▶ **Exercise aim**
Reproduce the lines of the material between the line holding "Using 8.12 as" and the line holding "The clock shows 3.45", inclusive, and leave the pictures out of your copy.
** Start of Records for this exercise **
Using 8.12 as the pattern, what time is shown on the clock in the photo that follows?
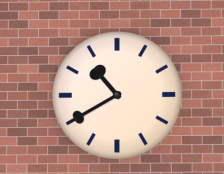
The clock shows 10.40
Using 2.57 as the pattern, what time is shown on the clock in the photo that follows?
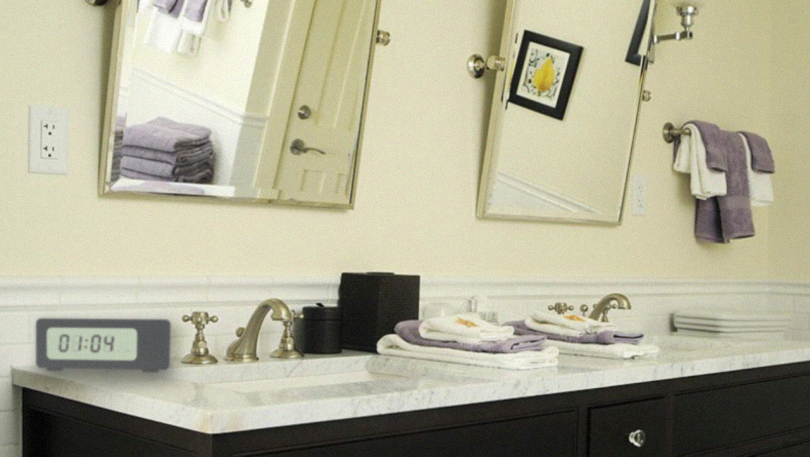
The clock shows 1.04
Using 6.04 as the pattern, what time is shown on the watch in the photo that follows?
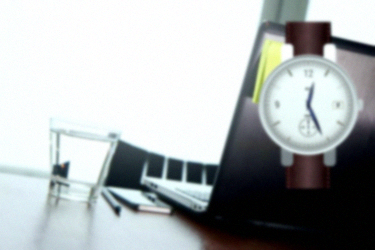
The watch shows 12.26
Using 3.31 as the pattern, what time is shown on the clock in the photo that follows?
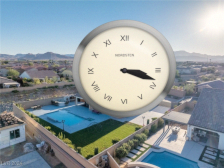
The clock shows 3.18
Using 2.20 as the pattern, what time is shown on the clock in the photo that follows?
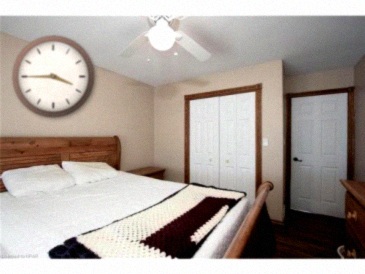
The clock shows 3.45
** End of Records for this exercise **
** Start of Records for this exercise **
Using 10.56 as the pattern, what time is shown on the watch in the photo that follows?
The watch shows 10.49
** End of Records for this exercise **
▶ **The reply**
Using 8.12 as the pattern, what time is shown on the clock in the photo that follows?
The clock shows 10.40
Using 2.57 as the pattern, what time is shown on the clock in the photo that follows?
The clock shows 1.04
Using 6.04 as the pattern, what time is shown on the watch in the photo that follows?
The watch shows 12.26
Using 3.31 as the pattern, what time is shown on the clock in the photo that follows?
The clock shows 3.18
Using 2.20 as the pattern, what time is shown on the clock in the photo that follows?
The clock shows 3.45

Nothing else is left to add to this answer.